Kai Schaetzl wrote:
I remember this bug... I'm sure it was fixed. Which version of the ancient-but-venerable 0.99 are they shipping with CentOS?
The rpm says 0.99.11. As you may know CentOS4 is based on RHEL4 and if you use it usally for the reason that you want to be able to get security patches and such for a longer time period than those meagre two years major distributions support their SOHO versions. Recompiling with each security patch is feasible if you have one or two machines, but not with more. So, I don't have a choice other than rely on rpms. I just checked and there's no 1.0 rpm on the dag repo which supplies a lot of updated rpms for the Red Hat bunch. Maybe that's because there's no official 1.0 yet. I don't know. Usually, you will also not want to install a beta or RC on production machines.
Well, the last 0.99 version is 0.99.14, which has been running well for me for quite some time now. The only reason I haven't migrated to 1.0 yet is time.
So, what actually got fixed in later versions do you think? It doesn't do the chdir for POP logins anymore? If so, I assume it also doesn't try to create the IMAP folder structure anymore as I reported down below?
I don't recall the specifics, but they are available on the dovecot web site: http://www.dovecot.org/oldnews.html
As for creating folders, there isn't an "IMAP" folder structure per se, just a mail store structure: either Maildir or mbox, both well established standards.
Check in the config file which users Dovecot is set to use. It may be that you need to chown the dir, or set Dovecot to use a different user. NOTE: There's more than one use setting in Dovecot, because of security and the auth daemon.
I use PAM, so the only option is running it as root, per the documentation. So, this should not be a problem. I also see the dovecot processes appear after login under their uid in ps. (That's unique, I haven't yet seen another application that doesn't show the username but the uid.) I don't know or can't detect at which stage exactly it switches to that uid, but it seems to me that at authentication time it cannot traverse to its directories although a user belonging to that primary group (and the user is a member) should be able to do so. Could there be a connection to the uid thing? Maybe it then doesn't "grab" the gid of that user and acts "group-less"? (speculation, I don't know how this works on Linux.)

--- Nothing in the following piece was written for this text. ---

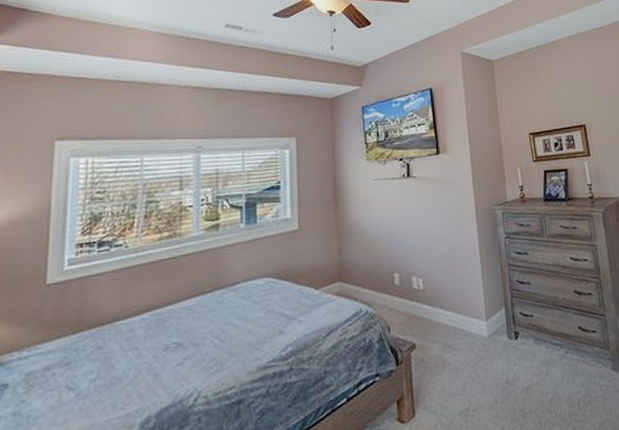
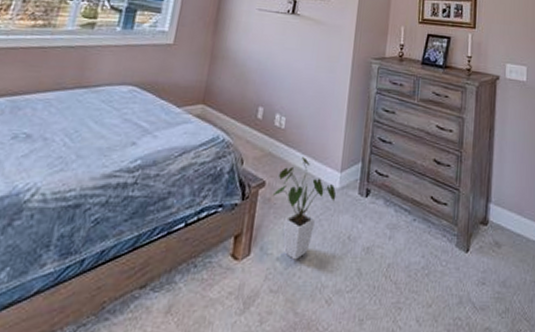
house plant: none [424,312,487,413] -> present [272,156,336,260]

- Furthermore, Dovecot created an IMAP directory structure within the home directory of most users like "mail/.imap/INBOX" (on some it reused the existing Mail -uppercase- directory). Just on a simple first POP3 login. What's the reason for doing this? Maybe that user is never going to use IMAP? Does it test for both mail and Mail before it creates it's own structure or what does it do? I assume this is related to default_mail_env?
Most likely, yes. What do you have default_mail_env set to? If you haven't set it, Dovecot will try to auto-detect.
Yeah, seems so and it's ok that way. The main reason for my question was why it did that. There's no need or use for an imap structure if that is a "simple" pop login. Is that related to the bug we where talking about above and also got fixed in the meantime?
What do you mean by "IMAP structure"? Exactly which part of what it's doing don't you want? Dovecot is, primarily, an IMAP server, so it approaches things always with IMAP in mind. Wherever you store your mail, you will need an INBOX and possibly some other folders.
- Dovecot supports "auth plain", does it also support "auth login"? If so, how do I enable it?
Does 0.99 support this? Honestly, even though I still use 0.99, new installs should be using the latest 1.0 release ( currently 1.0beta4)
Yes, I tried it by telnetting in to both uw-imap and dovecot. Dovecot 0.99 supports auth plain (only) and uw-imap supports auth login (only). Interesting mix ;-) Do later dovecot builds support auth login? Unfortunately, there's no documentation on the wiki about the supported POP and IMAP commands.
There was some talk recently on the list, I believe, about LOGIN, though I didn't pay much attention, tbh.